Excerpts from a dataset ▸
■ ■ ■ ■ ■ ■ ■
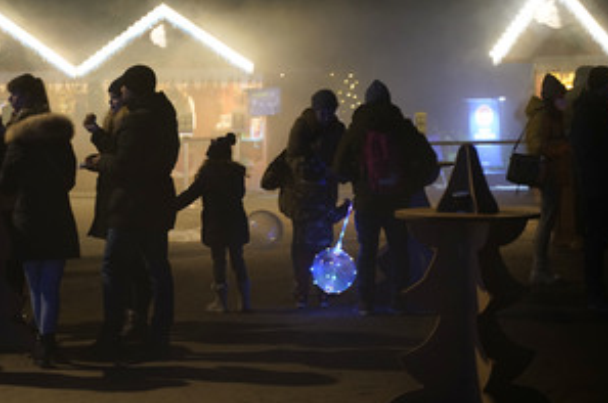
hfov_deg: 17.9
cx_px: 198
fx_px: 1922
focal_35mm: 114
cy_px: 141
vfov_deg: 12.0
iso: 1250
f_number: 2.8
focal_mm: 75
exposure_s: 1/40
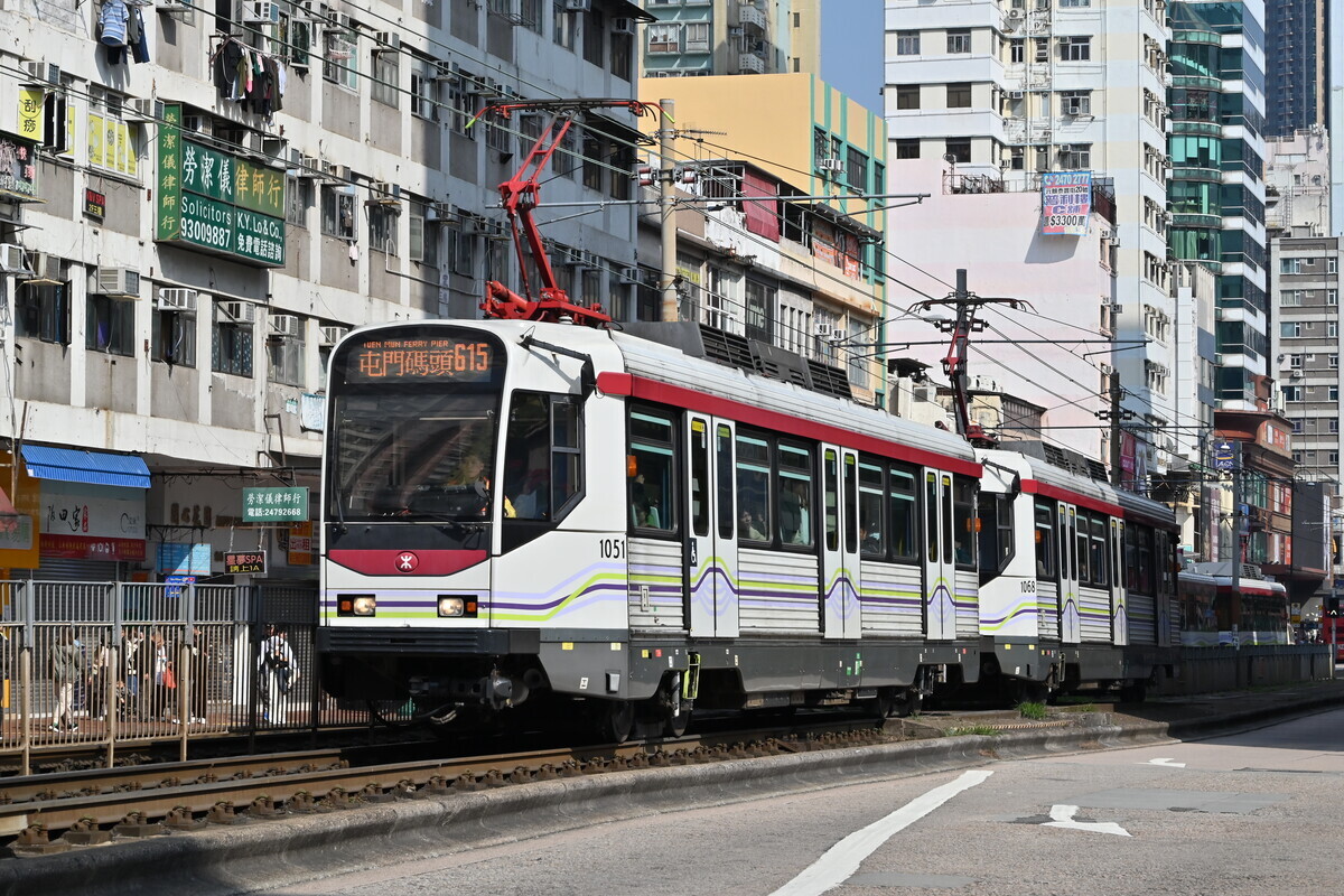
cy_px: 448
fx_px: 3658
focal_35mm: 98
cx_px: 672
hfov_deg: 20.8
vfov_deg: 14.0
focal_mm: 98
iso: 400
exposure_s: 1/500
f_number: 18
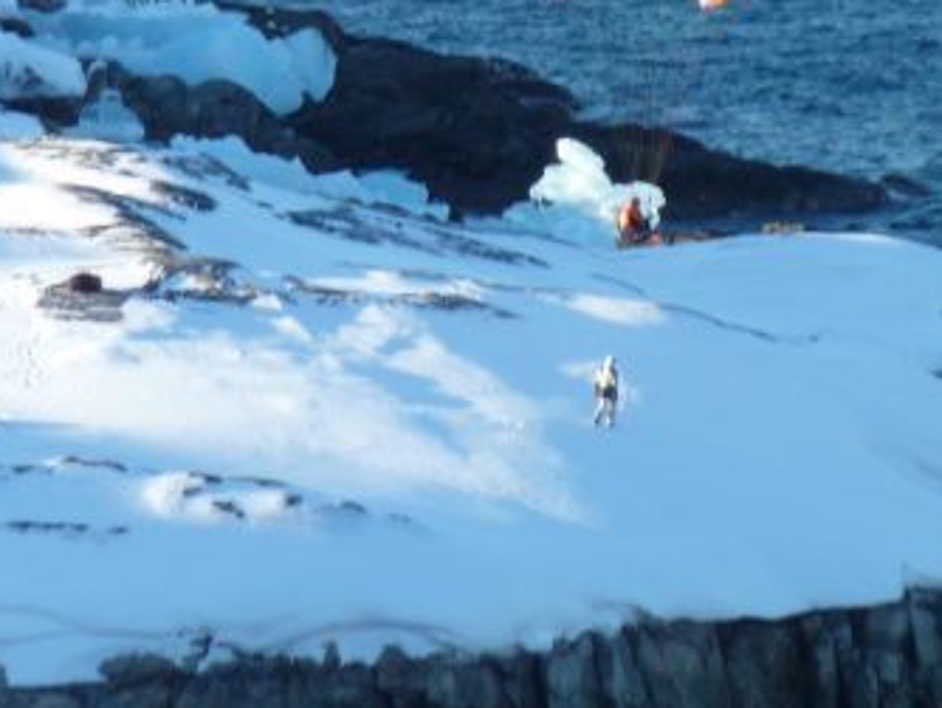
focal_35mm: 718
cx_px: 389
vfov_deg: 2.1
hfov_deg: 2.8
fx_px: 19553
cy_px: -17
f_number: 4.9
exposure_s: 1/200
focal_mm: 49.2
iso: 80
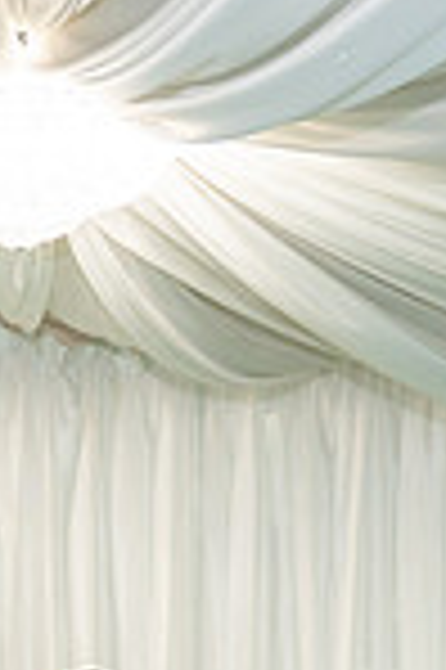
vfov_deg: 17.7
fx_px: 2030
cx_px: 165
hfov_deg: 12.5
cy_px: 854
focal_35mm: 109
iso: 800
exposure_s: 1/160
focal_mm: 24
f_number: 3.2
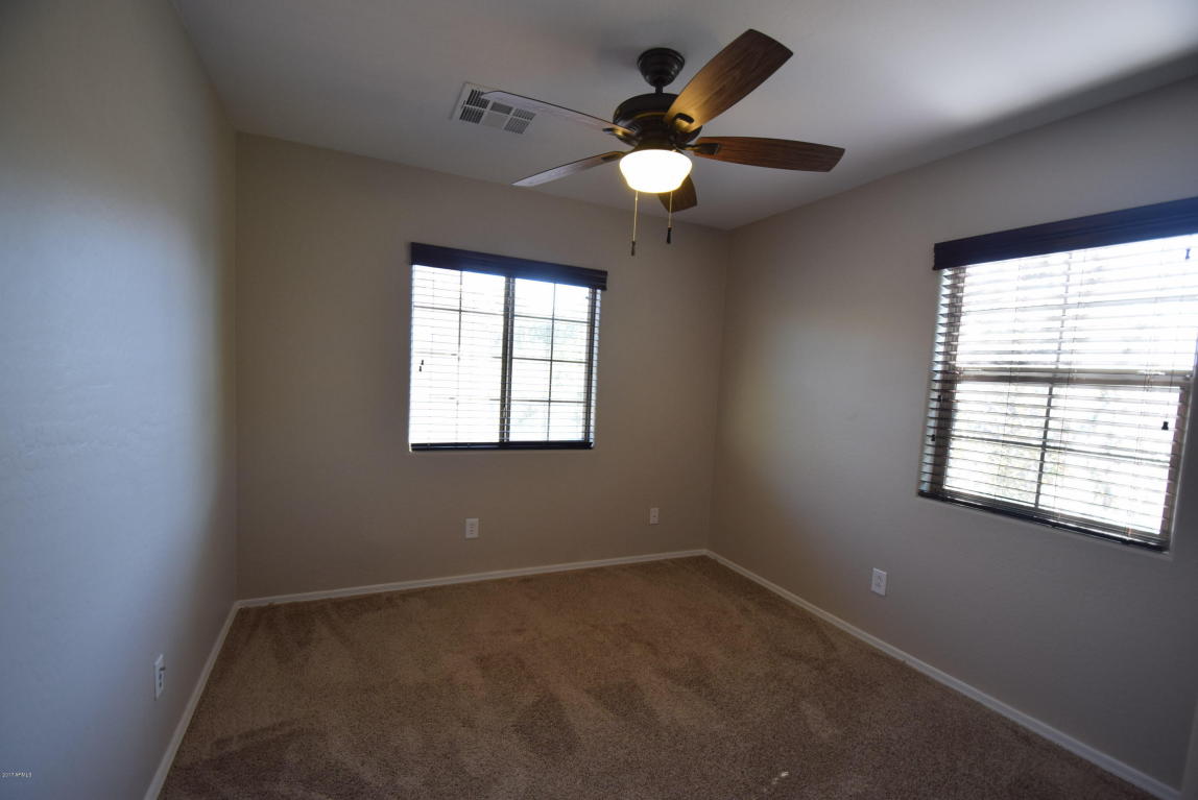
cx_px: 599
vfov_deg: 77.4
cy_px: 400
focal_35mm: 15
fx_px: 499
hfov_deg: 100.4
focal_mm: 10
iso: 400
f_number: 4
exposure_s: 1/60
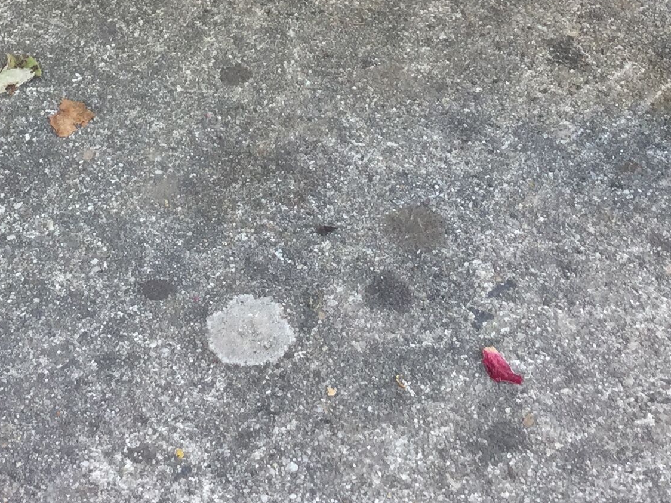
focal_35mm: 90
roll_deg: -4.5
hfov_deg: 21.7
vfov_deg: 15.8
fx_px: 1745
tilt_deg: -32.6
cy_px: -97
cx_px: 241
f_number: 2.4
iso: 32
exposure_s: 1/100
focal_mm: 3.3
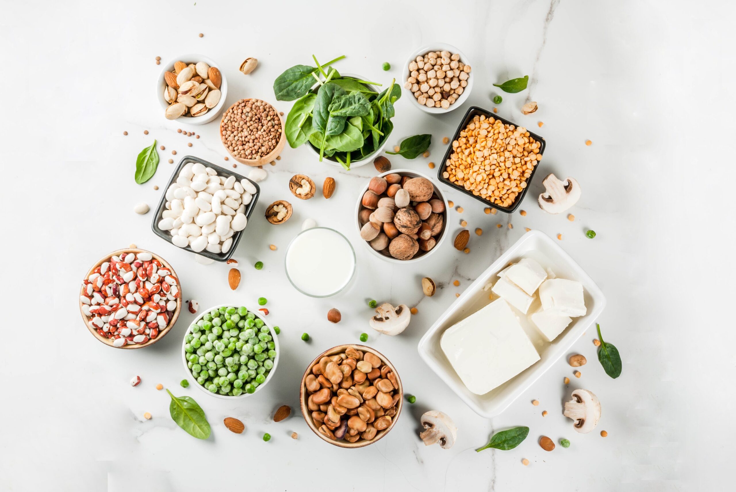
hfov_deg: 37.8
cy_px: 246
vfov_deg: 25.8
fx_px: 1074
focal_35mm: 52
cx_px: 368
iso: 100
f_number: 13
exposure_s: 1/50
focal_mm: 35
■ ■ ■ ■ ■ ■ ■
Task item ▸ The lines to be quoted run from the line containing "focal_35mm: 718" through the end of the entries above, both included; quote them exactly and leave out any pictures.

Written answer ▸
focal_35mm: 718
cx_px: 389
vfov_deg: 2.1
hfov_deg: 2.8
fx_px: 19553
cy_px: -17
f_number: 4.9
exposure_s: 1/200
focal_mm: 49.2
iso: 80
vfov_deg: 17.7
fx_px: 2030
cx_px: 165
hfov_deg: 12.5
cy_px: 854
focal_35mm: 109
iso: 800
exposure_s: 1/160
focal_mm: 24
f_number: 3.2
cx_px: 599
vfov_deg: 77.4
cy_px: 400
focal_35mm: 15
fx_px: 499
hfov_deg: 100.4
focal_mm: 10
iso: 400
f_number: 4
exposure_s: 1/60
focal_35mm: 90
roll_deg: -4.5
hfov_deg: 21.7
vfov_deg: 15.8
fx_px: 1745
tilt_deg: -32.6
cy_px: -97
cx_px: 241
f_number: 2.4
iso: 32
exposure_s: 1/100
focal_mm: 3.3
hfov_deg: 37.8
cy_px: 246
vfov_deg: 25.8
fx_px: 1074
focal_35mm: 52
cx_px: 368
iso: 100
f_number: 13
exposure_s: 1/50
focal_mm: 35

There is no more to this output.